In traditional 3D development, code is often tightly coupled and hardcoded directly to a specific 3D mesh. Aircada decouples logic from visual layout entirely using a flexible Node-Graph architecture:

1. Operators as Logic Containers: Developers write stateless or stateful TypeScript classes representing Operators using decorators. These define the custom properties (e.g. speed, colors, active selections) and event bindings.

2. The Wiring Layer: When an Operator is saved locally, it compiles and instantly appears in the online Aircada Studio as a floating node panel containing its input/output ports.

3. Logical Connections: Inside the Studio, a designer visually wires these Operator properties directly into 3D meshes, particle effects, or rendering pipelines.

  • Unprecedented Reusability: Developers write generic behaviors once (such as a 'Smart Pedestal' controller), and designers can reuse and wire them to three entirely different 3D models in the viewport without changing code.
  • Strict Separation of Concerns: Software engineers focus purely on writing robust logic, while designers and artists focus on spatial beauty and interactive flow.

Live Developer Workflow#

The real-time synchronization link connecting local developer edits to the cloud visual canvas.

The Aircada SDK and Studio are continuously linked during development via a high-performance feedback loop:

  • WebSocket Hot-Reloading: Developers run a local CLI tool maintaining a live WebSocket connection to the Aircada cloud. Local code updates or React changes hot-reload instantly into the active Studio web workspace.
  • Bi-directional Compilation: When designers upload a new model or create a new dataset in the cloud Studio, the CLI detects the event and immediately regenerates the corresponding local TypeScript definitions.

Aircada SDK Environment#

The local workspace where engineers author logic and design custom 2D React interfaces.

The SDK is the local workspace where software engineers orchestrate the web application's visual flow and state boundaries. Key pillars include:

  • 2D UI Overlay: Built on React, this frontend layer sits cleanly on top of the 3D viewport, reading from the Aircada store, rendering menu lists, and transmitting signals to the active scene.
  • Operator Authoring: The developer workspace for writing the TypeScript classes, state-machines, and mathematical equations that populate the Studio's node list.
  • The Auto-Generated Bridge: Rather than manually copy-pasting resource strings, the SDK CLI automatically compiles cloud-configured datasets and media assets into a strictly typed local registry (media.generated.ts), ensuring complete IDE autocompletion.

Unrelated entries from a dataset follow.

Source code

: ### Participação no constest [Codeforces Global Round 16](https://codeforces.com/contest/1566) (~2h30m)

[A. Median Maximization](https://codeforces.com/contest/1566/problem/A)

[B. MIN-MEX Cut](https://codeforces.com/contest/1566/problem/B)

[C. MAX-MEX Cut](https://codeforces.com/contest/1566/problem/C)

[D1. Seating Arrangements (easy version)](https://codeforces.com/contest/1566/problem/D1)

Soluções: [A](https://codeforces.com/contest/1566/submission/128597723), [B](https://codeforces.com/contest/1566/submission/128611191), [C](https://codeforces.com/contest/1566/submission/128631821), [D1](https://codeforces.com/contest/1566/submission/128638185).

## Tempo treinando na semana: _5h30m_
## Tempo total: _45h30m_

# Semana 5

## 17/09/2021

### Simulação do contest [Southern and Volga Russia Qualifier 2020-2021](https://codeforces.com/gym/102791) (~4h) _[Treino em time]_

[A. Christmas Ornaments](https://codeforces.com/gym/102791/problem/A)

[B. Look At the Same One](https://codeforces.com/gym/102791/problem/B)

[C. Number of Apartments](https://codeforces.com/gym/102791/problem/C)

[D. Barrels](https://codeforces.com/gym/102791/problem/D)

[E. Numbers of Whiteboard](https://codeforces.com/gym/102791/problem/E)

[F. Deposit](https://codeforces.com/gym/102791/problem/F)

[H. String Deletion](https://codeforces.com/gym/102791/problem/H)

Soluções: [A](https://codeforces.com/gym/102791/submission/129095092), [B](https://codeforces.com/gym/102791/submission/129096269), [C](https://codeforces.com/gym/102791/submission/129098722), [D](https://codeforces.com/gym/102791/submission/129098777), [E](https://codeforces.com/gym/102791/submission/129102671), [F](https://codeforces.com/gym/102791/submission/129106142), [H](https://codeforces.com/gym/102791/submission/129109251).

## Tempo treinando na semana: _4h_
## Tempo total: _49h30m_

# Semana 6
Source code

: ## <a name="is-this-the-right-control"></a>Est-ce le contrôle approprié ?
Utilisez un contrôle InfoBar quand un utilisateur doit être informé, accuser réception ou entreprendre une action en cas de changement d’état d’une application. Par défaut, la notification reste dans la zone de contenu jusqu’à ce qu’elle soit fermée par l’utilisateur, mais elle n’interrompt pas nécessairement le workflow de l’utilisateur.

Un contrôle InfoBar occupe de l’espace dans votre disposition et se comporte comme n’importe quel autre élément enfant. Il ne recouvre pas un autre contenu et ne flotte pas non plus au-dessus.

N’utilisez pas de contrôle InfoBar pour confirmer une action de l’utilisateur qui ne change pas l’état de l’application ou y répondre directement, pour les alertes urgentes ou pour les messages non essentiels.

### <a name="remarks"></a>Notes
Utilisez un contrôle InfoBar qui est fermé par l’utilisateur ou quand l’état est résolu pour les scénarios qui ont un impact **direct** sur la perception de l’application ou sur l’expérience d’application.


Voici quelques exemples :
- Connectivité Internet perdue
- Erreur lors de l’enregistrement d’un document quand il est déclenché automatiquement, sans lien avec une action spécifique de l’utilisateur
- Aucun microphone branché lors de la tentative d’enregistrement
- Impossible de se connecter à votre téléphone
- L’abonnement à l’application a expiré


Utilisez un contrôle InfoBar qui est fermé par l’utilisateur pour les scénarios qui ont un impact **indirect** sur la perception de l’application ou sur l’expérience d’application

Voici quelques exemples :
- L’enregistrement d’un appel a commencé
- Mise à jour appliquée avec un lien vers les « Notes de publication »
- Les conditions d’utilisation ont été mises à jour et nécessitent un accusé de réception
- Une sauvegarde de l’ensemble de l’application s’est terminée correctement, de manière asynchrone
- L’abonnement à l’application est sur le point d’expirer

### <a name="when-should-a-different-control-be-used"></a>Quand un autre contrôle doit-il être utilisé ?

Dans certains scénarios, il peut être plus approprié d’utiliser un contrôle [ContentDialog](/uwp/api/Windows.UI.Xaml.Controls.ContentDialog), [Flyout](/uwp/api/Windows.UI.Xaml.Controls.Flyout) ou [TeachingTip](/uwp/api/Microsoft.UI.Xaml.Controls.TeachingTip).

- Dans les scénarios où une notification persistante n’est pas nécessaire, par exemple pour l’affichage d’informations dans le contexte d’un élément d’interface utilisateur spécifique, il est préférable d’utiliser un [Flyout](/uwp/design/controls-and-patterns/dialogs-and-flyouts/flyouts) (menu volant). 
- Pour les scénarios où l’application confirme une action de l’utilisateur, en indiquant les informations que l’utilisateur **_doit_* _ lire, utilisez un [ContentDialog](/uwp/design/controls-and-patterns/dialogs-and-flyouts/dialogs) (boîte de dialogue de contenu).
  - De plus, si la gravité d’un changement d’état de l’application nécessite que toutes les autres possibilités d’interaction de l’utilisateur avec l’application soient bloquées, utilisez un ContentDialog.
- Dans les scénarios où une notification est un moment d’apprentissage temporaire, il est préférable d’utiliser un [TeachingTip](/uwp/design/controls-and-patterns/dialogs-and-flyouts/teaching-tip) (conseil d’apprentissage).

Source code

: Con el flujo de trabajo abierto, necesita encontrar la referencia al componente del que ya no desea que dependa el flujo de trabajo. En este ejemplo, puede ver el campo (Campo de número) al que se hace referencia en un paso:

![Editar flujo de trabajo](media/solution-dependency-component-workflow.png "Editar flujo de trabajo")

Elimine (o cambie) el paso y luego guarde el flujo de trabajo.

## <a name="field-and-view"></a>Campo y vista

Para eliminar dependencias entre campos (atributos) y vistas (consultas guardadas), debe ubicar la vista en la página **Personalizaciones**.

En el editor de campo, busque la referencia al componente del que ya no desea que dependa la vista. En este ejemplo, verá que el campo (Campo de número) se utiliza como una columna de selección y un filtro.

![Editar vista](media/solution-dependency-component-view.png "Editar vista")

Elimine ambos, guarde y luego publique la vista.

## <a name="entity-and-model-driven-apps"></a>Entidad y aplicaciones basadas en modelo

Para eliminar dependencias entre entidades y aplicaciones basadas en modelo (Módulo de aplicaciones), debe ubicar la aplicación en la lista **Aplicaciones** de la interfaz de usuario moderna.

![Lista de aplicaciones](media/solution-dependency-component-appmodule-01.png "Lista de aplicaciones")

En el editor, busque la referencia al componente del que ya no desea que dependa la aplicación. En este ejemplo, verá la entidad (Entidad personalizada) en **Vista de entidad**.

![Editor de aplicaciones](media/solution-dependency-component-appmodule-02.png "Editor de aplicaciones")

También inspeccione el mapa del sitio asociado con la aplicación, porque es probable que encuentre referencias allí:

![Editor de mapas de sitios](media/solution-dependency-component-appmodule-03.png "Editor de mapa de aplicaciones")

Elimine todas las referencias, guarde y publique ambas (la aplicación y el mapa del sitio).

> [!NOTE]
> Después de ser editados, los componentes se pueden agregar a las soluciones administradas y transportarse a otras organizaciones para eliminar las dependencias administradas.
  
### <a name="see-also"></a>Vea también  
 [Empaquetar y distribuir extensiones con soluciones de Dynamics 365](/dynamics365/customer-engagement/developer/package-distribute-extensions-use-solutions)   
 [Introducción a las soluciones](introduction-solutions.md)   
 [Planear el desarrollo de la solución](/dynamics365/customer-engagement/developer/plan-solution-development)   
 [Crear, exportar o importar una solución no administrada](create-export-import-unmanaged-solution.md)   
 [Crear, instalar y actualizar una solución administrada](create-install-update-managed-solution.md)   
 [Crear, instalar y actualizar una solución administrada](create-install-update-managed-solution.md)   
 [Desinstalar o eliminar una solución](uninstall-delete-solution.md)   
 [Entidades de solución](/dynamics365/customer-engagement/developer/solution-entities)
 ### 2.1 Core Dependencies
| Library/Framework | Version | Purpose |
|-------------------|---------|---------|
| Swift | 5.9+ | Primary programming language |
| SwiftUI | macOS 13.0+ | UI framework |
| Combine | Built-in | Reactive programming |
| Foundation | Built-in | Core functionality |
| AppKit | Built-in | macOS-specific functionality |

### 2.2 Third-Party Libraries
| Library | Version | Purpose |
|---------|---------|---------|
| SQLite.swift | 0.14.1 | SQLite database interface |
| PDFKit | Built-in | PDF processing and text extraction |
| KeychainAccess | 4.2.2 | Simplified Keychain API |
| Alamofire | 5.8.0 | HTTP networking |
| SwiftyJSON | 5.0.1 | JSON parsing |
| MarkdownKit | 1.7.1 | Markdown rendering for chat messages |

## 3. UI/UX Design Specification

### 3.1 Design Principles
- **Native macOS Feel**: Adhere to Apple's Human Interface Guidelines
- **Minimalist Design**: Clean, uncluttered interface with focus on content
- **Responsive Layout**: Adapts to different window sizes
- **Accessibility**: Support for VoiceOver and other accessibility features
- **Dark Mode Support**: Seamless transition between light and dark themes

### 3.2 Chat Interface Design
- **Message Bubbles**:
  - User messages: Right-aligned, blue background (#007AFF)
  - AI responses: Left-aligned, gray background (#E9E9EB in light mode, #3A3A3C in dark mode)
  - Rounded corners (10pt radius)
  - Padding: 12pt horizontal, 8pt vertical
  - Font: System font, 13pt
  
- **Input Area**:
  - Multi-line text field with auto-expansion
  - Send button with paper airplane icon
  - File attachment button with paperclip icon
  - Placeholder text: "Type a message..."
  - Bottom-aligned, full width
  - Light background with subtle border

Aircada Studio Environment#

The cloud-based visual workspace where physical 3D elements and functional logic are assembled.

The Aircada Studio is the visual web application where physical assets and logical units are assembled into a coherent e-commerce experience. Key systems include:

  • Scene Composition: The real-time WebGL/WebGPU viewport for importing, translating, scaling primitive shapes or visual meshes, and configuring cameras and materials.
  • Media & Asset Management: The central repository hosting 3D models (GLB), textures, images, audio, and visual spreadsheet Datasets used to seed configurator variants.
  • The Node Editor: The visual playground canvas where developers' SDK Operators, built-in engine events, and effects are wired together.

System Overview#

A high-level view of the synchronized Aircada environment, bridging code-driven logic with visual spatial design.

Aircada operates across two continuously linked and synchronized environments during the development lifecycle:

1. The local Aircada SDK (Local Environment): This is the developer's domain. Here, software engineers write business logic, manage global application states in the Twin-Proxy store, author custom Operators, and craft 2D React UI overlays.

2. The cloud-based Aircada Studio (Cloud Environment): This is the designer's domain. Here, 3D artists compose scenes, position cameras and lighting, bake environments, define option sets, and visually stitch interactive behaviors together.